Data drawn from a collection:
┄┄┄┄┄┄
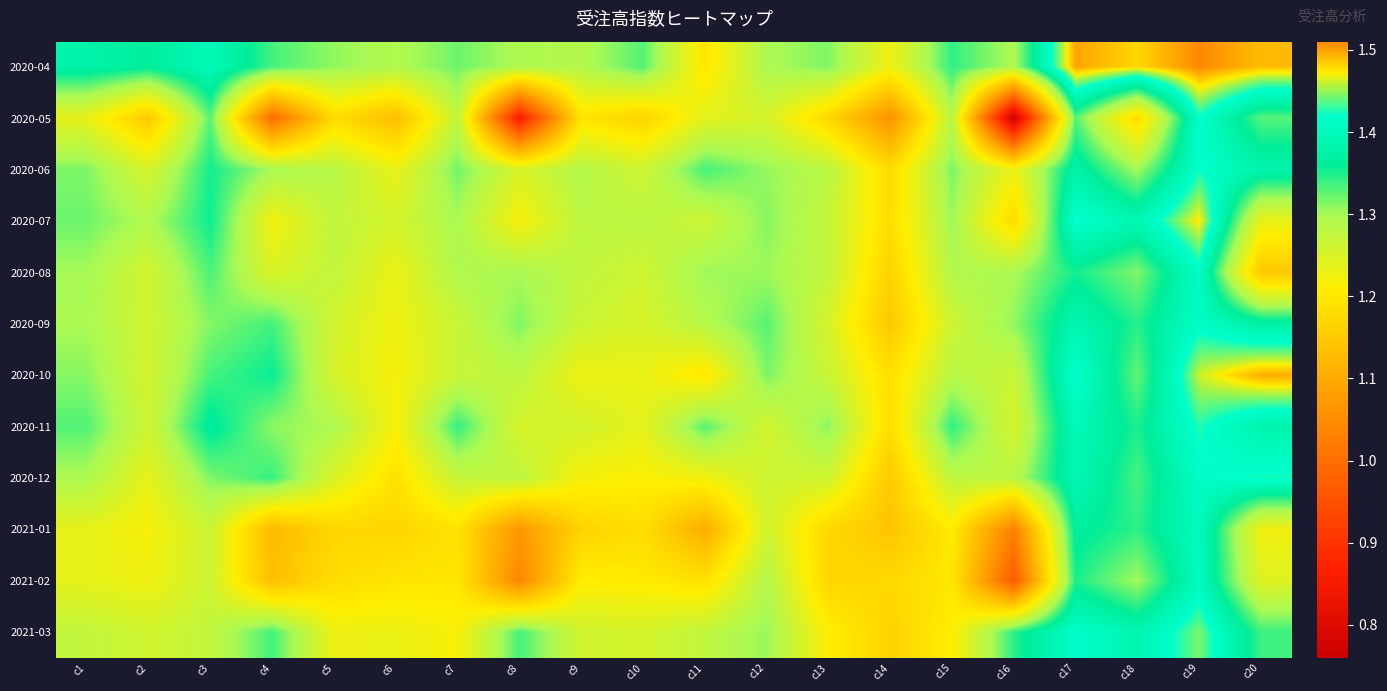

Which series has the widest spread of values?

2020-05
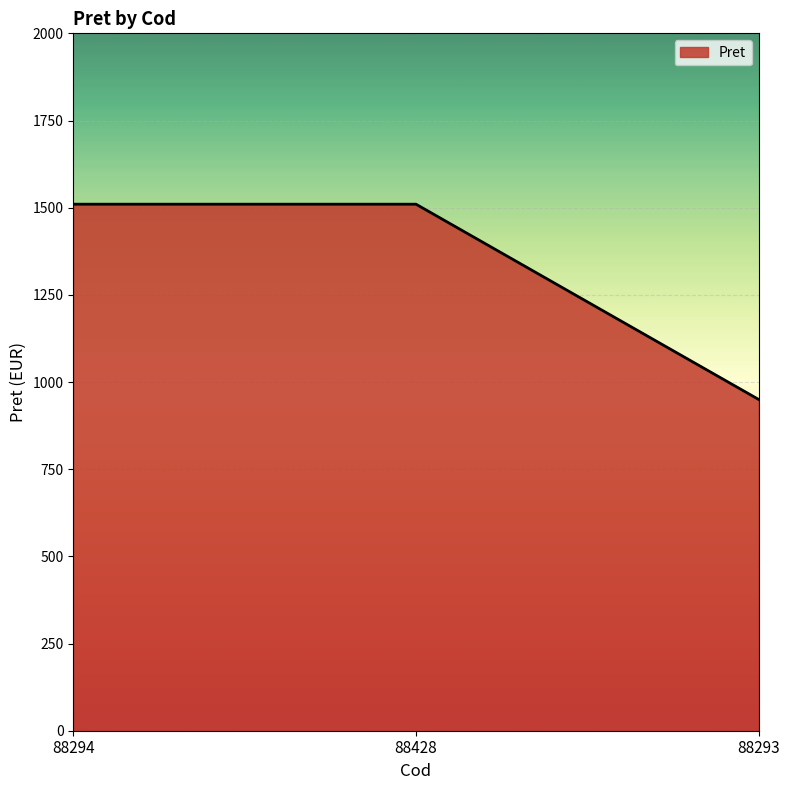

Count the number of data series in this chart.

1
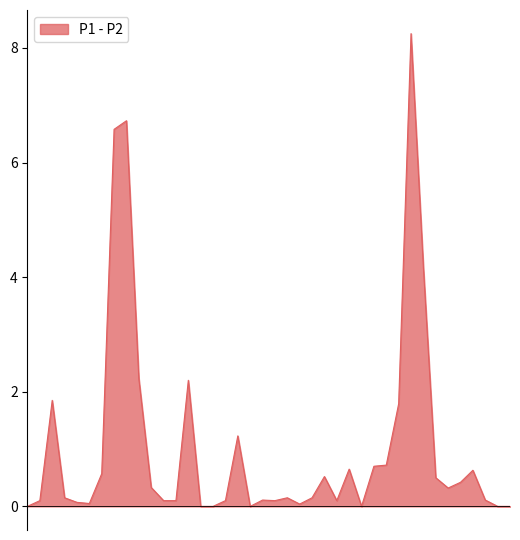

What is the difference between the maximum and minimum values?

8.2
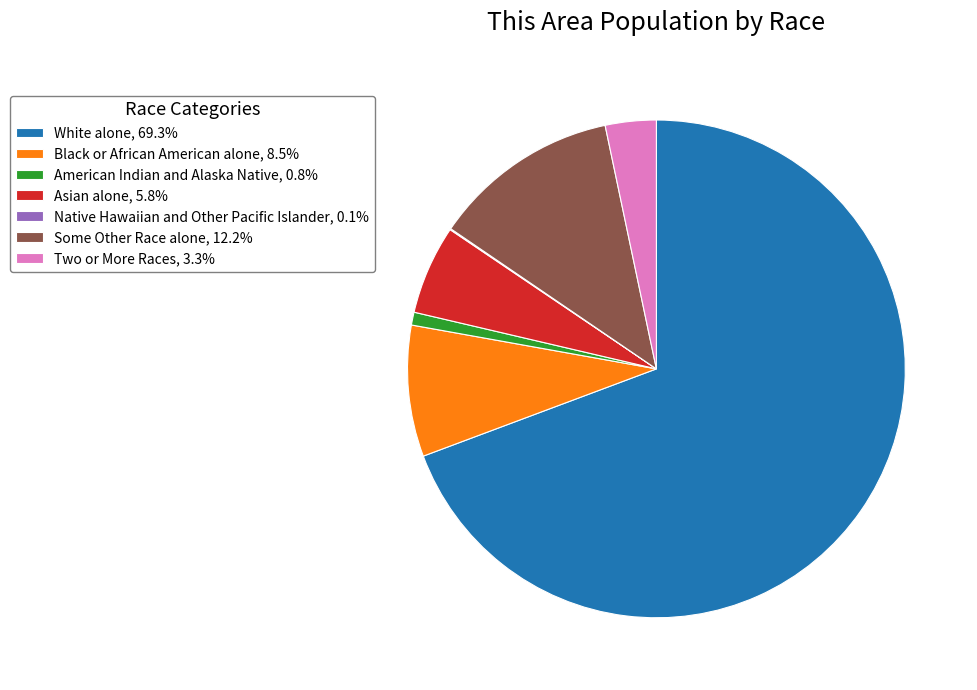

Does White alone, 69.3% account for over 50% of the chart?

Yes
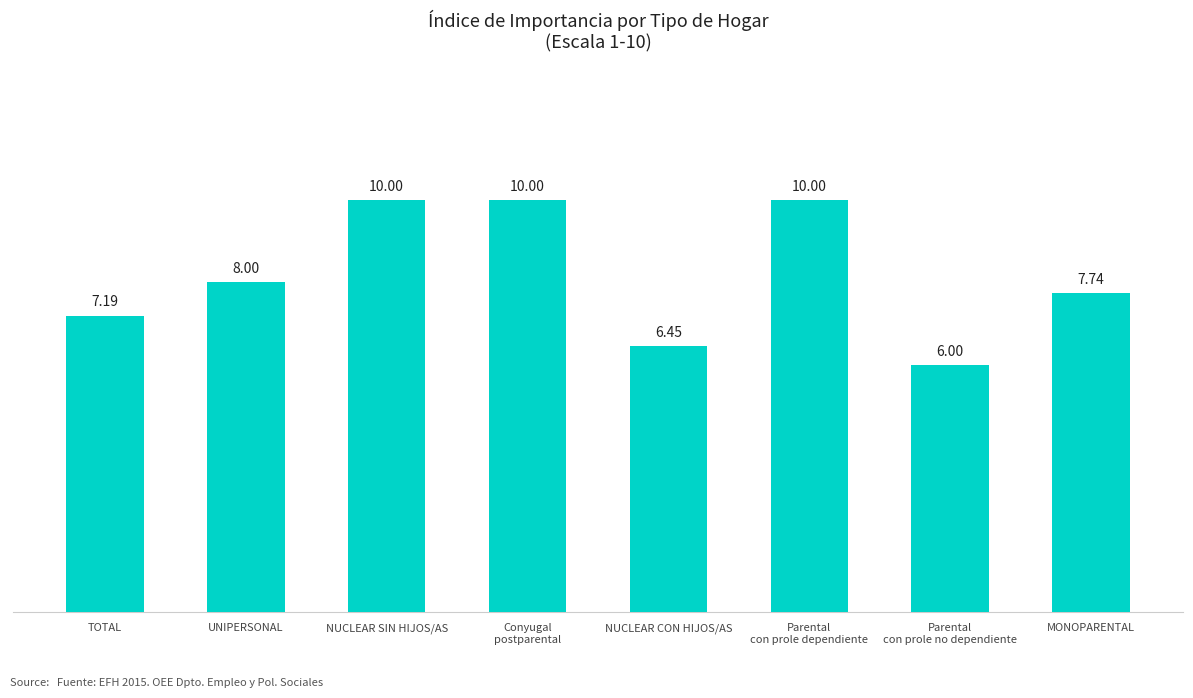

At which label is the value closest to 8?

UNIPERSONAL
┄┄┄┄┄┄
* What you are asked to do
Count how many rows above contain the string "chart", matching case exactly, and reply with only that number.

* Your response
2